BAKAN BAK SORULARI YANITLADI
Yaşanan tartışmaların ardından görüşmelere devam edildi. Teklifin 4’ncü maddesi üzerine görüşmeler sürerken Gençlik ve Spor Bakanı Osman Aşkın Bak, milletvekillerinin sorularını yanıtladı. Bağımlılıkla mücadele ve uyuşturucu ile ilgili sorular üzerine Bakan Bak, şunları söyledi:
“Gençlik ve Spor Bakanlığı, Bağımlılıkla Mücadele Yüksek Kurulu üyesi olan bakanlıklardan bir tanesi. Bizim görevimiz, öncelikle önlemektir. Bu amaçla gençlerimizi spor tesislerine davet etmek; sporun birleştirici, iyileştirici gücünü kullanarak, amatör spor kulüplerinde yaptığımız spor tesisleri ve havuzlarla birlikte pek çok aktiviteyle onların enerjisini alıp doğru bir yöne yönlendirmek için çabalıyoruz. Bununla ilgili örnek çalışmalarımız var, Edirne’de dezavantajlı ve uyuşturucu kullanılan mahallelerde çocuk ve gençlerle çalışmalar yapıyoruz. O mahallelerde ki spor kulüpleri sayesinde turnuva ve organizasyonlar sayesinde çok etkin sonuçlar aldık. Edirne’de sahalar, turnuvalar, muhtarlarla, sivil toplum kuruluşlarıyla beraber yaptığımız çalışmalarda gençlerin daha çok okula gittiğini, devamsızlığın azaldığını, derslerdeki başarıların arttığını ve sosyal dayanışma içerisinde toplumla iç içe olduklarını gözlemledik.
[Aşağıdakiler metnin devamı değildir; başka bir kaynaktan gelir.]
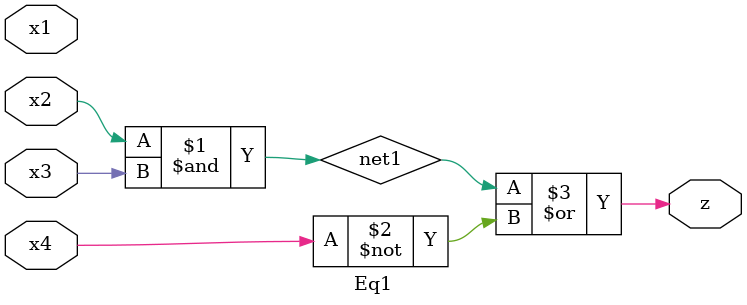
<source format=v>

module Eq1(x1,x2,x3,x4,z);
  input x1,x2,x3,x4;
  output z;
  and a1(net1,x2,x3);
  or o1(z,net1,~x4);
endmodule
</source>
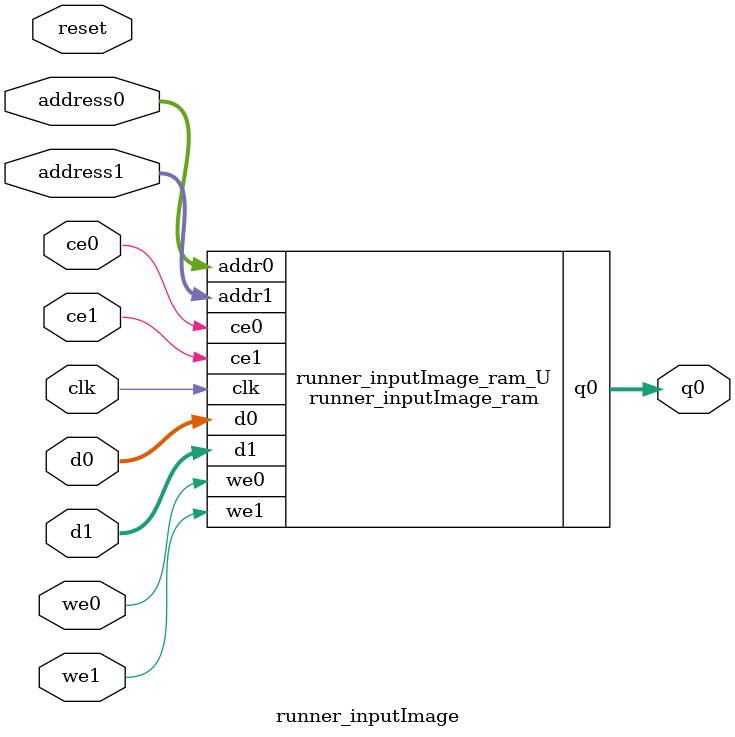
<source format=v>
`timescale 1 ns / 1 ps
module runner_inputImage_ram (addr0, ce0, d0, we0, q0, addr1, ce1, d1, we1,  clk);

parameter DWIDTH = 32;
parameter AWIDTH = 11;
parameter MEM_SIZE = 1536;

input[AWIDTH-1:0] addr0;
input ce0;
input[DWIDTH-1:0] d0;
input we0;
output reg[DWIDTH-1:0] q0;
input[AWIDTH-1:0] addr1;
input ce1;
input[DWIDTH-1:0] d1;
input we1;
input clk;

reg [DWIDTH-1:0] ram[0:MEM_SIZE-1];




always @(posedge clk)  
begin 
    if (ce0) begin
        if (we0) 
            ram[addr0] <= d0; 
        q0 <= ram[addr0];
    end
end


always @(posedge clk)  
begin 
    if (ce1) begin
        if (we1) 
            ram[addr1] <= d1; 
    end
end


endmodule

`timescale 1 ns / 1 ps
module runner_inputImage(
    reset,
    clk,
    address0,
    ce0,
    we0,
    d0,
    q0,
    address1,
    ce1,
    we1,
    d1);

parameter DataWidth = 32'd32;
parameter AddressRange = 32'd1536;
parameter AddressWidth = 32'd11;
input reset;
input clk;
input[AddressWidth - 1:0] address0;
input ce0;
input we0;
input[DataWidth - 1:0] d0;
output[DataWidth - 1:0] q0;
input[AddressWidth - 1:0] address1;
input ce1;
input we1;
input[DataWidth - 1:0] d1;



runner_inputImage_ram runner_inputImage_ram_U(
    .clk( clk ),
    .addr0( address0 ),
    .ce0( ce0 ),
    .we0( we0 ),
    .d0( d0 ),
    .q0( q0 ),
    .addr1( address1 ),
    .ce1( ce1 ),
    .we1( we1 ),
    .d1( d1 ));

endmodule


</source>
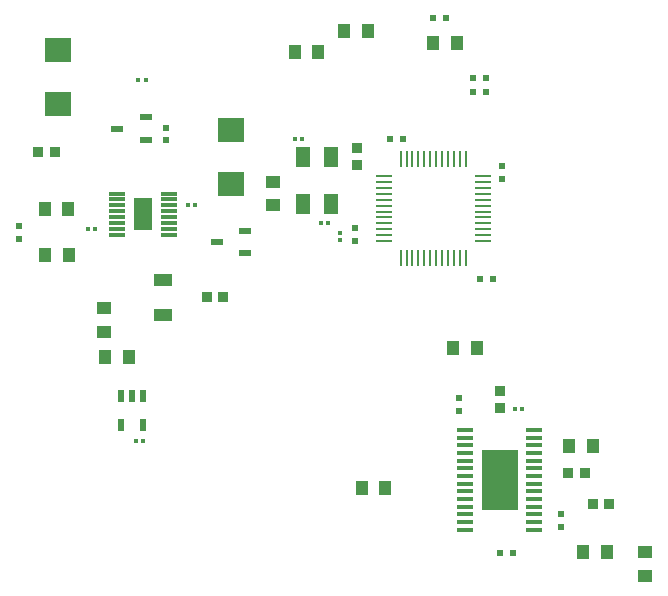
<source format=gtp>
G04 Layer_Color=8421504*
%FSLAX43Y43*%
%MOMM*%
G71*
G01*
G75*
%ADD10R,1.000X1.250*%
%ADD11R,0.600X0.600*%
%ADD12R,0.600X0.600*%
%ADD13R,0.850X0.850*%
%ADD14R,2.300X2.000*%
%ADD15R,1.000X0.600*%
%ADD16R,0.300X0.300*%
%ADD17R,1.400X0.300*%
%ADD18R,1.600X2.800*%
%ADD19R,1.250X1.000*%
%ADD20R,1.600X1.000*%
%ADD21R,0.600X1.000*%
%ADD22R,0.250X1.400*%
%ADD23R,1.400X0.250*%
%ADD24R,0.850X0.850*%
%ADD25R,0.300X0.300*%
%ADD26R,1.200X1.800*%
%ADD27R,3.100X5.180*%
%ADD28R,1.400X0.400*%
D10*
X30325Y2025D02*
D03*
X32325D02*
D03*
X40050Y13850D02*
D03*
X38050D02*
D03*
X24650Y38900D02*
D03*
X26650D02*
D03*
X28825Y40725D02*
D03*
X30825D02*
D03*
X36400Y39700D02*
D03*
X38400D02*
D03*
X5550Y21750D02*
D03*
X3550D02*
D03*
X5500Y25675D02*
D03*
X3500D02*
D03*
X10600Y13150D02*
D03*
X8600D02*
D03*
X49875Y5575D02*
D03*
X47875D02*
D03*
X51100Y-3375D02*
D03*
X49100D02*
D03*
D11*
X43150Y-3525D02*
D03*
X42050D02*
D03*
X36350Y41825D02*
D03*
X37450D02*
D03*
X33825Y31575D02*
D03*
X32725D02*
D03*
X40350Y19725D02*
D03*
X41450D02*
D03*
X40850Y35575D02*
D03*
X39750D02*
D03*
X39750Y36700D02*
D03*
X40850D02*
D03*
D12*
X47225Y-1250D02*
D03*
Y-150D02*
D03*
X13775Y31475D02*
D03*
Y32475D02*
D03*
X1350Y24225D02*
D03*
Y23125D02*
D03*
X42175Y28175D02*
D03*
Y29275D02*
D03*
X29800Y24025D02*
D03*
Y22925D02*
D03*
X38550Y9625D02*
D03*
Y8525D02*
D03*
D13*
X51275Y700D02*
D03*
X49875D02*
D03*
X49225Y3325D02*
D03*
X47825D02*
D03*
X4350Y30425D02*
D03*
X2950D02*
D03*
X18625Y18225D02*
D03*
X17225D02*
D03*
D14*
X4650Y39125D02*
D03*
Y34525D02*
D03*
X19225Y32350D02*
D03*
Y27750D02*
D03*
D15*
X12050Y31500D02*
D03*
Y33400D02*
D03*
X9650Y32450D02*
D03*
X20450Y21900D02*
D03*
Y23800D02*
D03*
X18050Y22850D02*
D03*
D16*
X12025Y36575D02*
D03*
X11425D02*
D03*
X7150Y23950D02*
D03*
X7750D02*
D03*
X16225Y26000D02*
D03*
X15625D02*
D03*
X11225Y6025D02*
D03*
X11825D02*
D03*
X26875Y24450D02*
D03*
X27475D02*
D03*
X24675Y31550D02*
D03*
X25275D02*
D03*
X43900Y8700D02*
D03*
X43300D02*
D03*
D17*
X9575Y26950D02*
D03*
Y26450D02*
D03*
Y25950D02*
D03*
Y25450D02*
D03*
Y24950D02*
D03*
Y24450D02*
D03*
Y23950D02*
D03*
Y23450D02*
D03*
X13975Y26950D02*
D03*
Y26450D02*
D03*
Y25950D02*
D03*
Y25450D02*
D03*
Y24950D02*
D03*
Y24450D02*
D03*
Y23950D02*
D03*
Y23450D02*
D03*
D18*
X11775Y25200D02*
D03*
D19*
X22775Y27950D02*
D03*
Y25950D02*
D03*
X8525Y15250D02*
D03*
Y17250D02*
D03*
X54275Y-5425D02*
D03*
Y-3425D02*
D03*
D20*
X13500Y19625D02*
D03*
Y16625D02*
D03*
D21*
X11850Y9775D02*
D03*
X10900D02*
D03*
X9950D02*
D03*
Y7375D02*
D03*
X11850D02*
D03*
D22*
X33625Y29875D02*
D03*
X34125D02*
D03*
X34625D02*
D03*
X35125D02*
D03*
X35625D02*
D03*
X36125D02*
D03*
X36625D02*
D03*
X37125D02*
D03*
X37625D02*
D03*
X38125D02*
D03*
X38625D02*
D03*
X39125D02*
D03*
Y21475D02*
D03*
X38625D02*
D03*
X38125D02*
D03*
X37625D02*
D03*
X37125D02*
D03*
X36625D02*
D03*
X36125D02*
D03*
X35625D02*
D03*
X35125D02*
D03*
X34625D02*
D03*
X34125D02*
D03*
X33625D02*
D03*
D23*
X40575Y28425D02*
D03*
Y27925D02*
D03*
Y27425D02*
D03*
Y26925D02*
D03*
Y26425D02*
D03*
Y25925D02*
D03*
Y25425D02*
D03*
Y24925D02*
D03*
Y24425D02*
D03*
Y23925D02*
D03*
Y23425D02*
D03*
Y22925D02*
D03*
X32175D02*
D03*
Y23425D02*
D03*
Y23925D02*
D03*
Y24425D02*
D03*
Y24925D02*
D03*
Y25425D02*
D03*
Y25925D02*
D03*
Y26425D02*
D03*
Y26925D02*
D03*
Y27425D02*
D03*
Y27925D02*
D03*
Y28425D02*
D03*
D24*
X29950Y29375D02*
D03*
Y30775D02*
D03*
X42050Y8825D02*
D03*
Y10225D02*
D03*
D25*
X28525Y23025D02*
D03*
Y23625D02*
D03*
D26*
X25325Y26025D02*
D03*
Y30025D02*
D03*
X27725D02*
D03*
Y26025D02*
D03*
D27*
X42000Y2700D02*
D03*
D28*
X39050Y6925D02*
D03*
Y6275D02*
D03*
Y5625D02*
D03*
Y4975D02*
D03*
Y4325D02*
D03*
Y3675D02*
D03*
Y3025D02*
D03*
Y2375D02*
D03*
Y1725D02*
D03*
Y1075D02*
D03*
Y425D02*
D03*
Y-225D02*
D03*
Y-875D02*
D03*
Y-1525D02*
D03*
X44950Y6925D02*
D03*
Y6275D02*
D03*
Y5625D02*
D03*
Y4975D02*
D03*
Y4325D02*
D03*
Y3675D02*
D03*
Y3025D02*
D03*
Y2375D02*
D03*
Y1725D02*
D03*
Y1075D02*
D03*
Y425D02*
D03*
Y-225D02*
D03*
Y-875D02*
D03*
Y-1525D02*
D03*
M02*

</source>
Bunu İstanbul’da da yapıyoruz, İstanbul’un çeşitli ilçelerinde yapıyoruz; Adana’da yapıyoruz, pek çok ilde yapıyoruz. Bununla ilgili bizim, ‘Mahalledeyiz’ diye programımız var. Orada mahalledeki amatör spor kulüpleriyle beraber bu süreci yürütüyoruz.”
‘AMATÖR SPOR KULÜPLERİNE 1 MİLYAR LİRA DESTEK VERDİK’
Bakan Bak, Hakkari Yüksekova’da 5 bin kişilik stadyum projesine başladıklarını vurgulayarak, “Yüksekova Spor bayan takımı var, şampiyon olarak lige çıktı. Yine, orada Hakkarigücü var. Hakkarigücü, bayan takımları ve oradaki amatör spor kulüplerine destek oluyoruz. Bakanlık olarak bu yıl amatör spor kulüplerine 600 milyon TL nakdi olmak üzere toplam 1 milyarın üzerinde bir destek verildi. 2026 yılında da daha fazla bir desteği öngörüyoruz çünkü amatör spor kulüpleri gerçekten gençlerimizi spora yönlendiriyor. Bunun bir parçası yine Yüksekova ve Hakkari’de Sporcu Kamp Eğitim Merkezi Projesi devam ediyor, oraya yatırım yapıyoruz” ifadelerini kullandı.
‘HEP BİRLİKTE ÇALIŞMAYA DEVAM EDECEĞİZ’
‘Terörsüz Türkiye’ süreci kapsamında yapılan çalışmalardan bahseden Bakan Bak, şöyle devam etti:
“Bizim amacımız gençlerin sporun birleştirici, iyileştirici gücünü kullanarak spora yönlendirilmesi ve sosyalleşmesi; gençlik merkezlerinde vatanını, milletini seven, toplumla uyumlu gençler yetiştirmek. O yüzden yine Kredi Yurtlar Kurumumuzda yaptığımız çalışmaları da tekrar ifade edeyim; 1 milyon kapasiteye ulaştık ve bu yıl bize başvuran gençlerimizin yüzde 97’sini yerleştirdik. Önümüzdeki yıl çok daha rahat olacak. İnşaatı devam eden yurtlarımız var, yine yaklaşık 40-50 bin kişilik kapasiteyi de önümüzdeki yıl tamamlamış olacağız. Dolayısıyla, gençlerimize bu şekilde yatırıma devam ediyoruz. Doğru bir süreç, bütün bu süreci bağımlılıkla mücadele konusunda, uyuşturucuyla, dijital bağımlılıkla mücadele konusunda hükûmetimiz ilgili bakanlıklarla, Aile Bakanlığı, İçişleri Bakanlığı, Adalet Bakanlığı, bizler, Sağlık Bakanlığı başta olmak üzere koordineli bir şekilde bunu yürütüyoruz. Burada tabii ailelerimiz de çocuklarını yakından takip etmeleri çok önemli, hepimiz çocuklarımızla konuşmalıyız, siz çocukla konuşmazsanız, siz çocukla sohbet etmezseniz, onun sorunlarını dinlemezsiniz başkaları devreye giriyor. Dolayısıyla burada ailelerimize de görev düşüyor. Hep beraber, bu beladan kurtulmayı hedefliyoruz, hep birlikte çalışmaya devam edeceğiz.”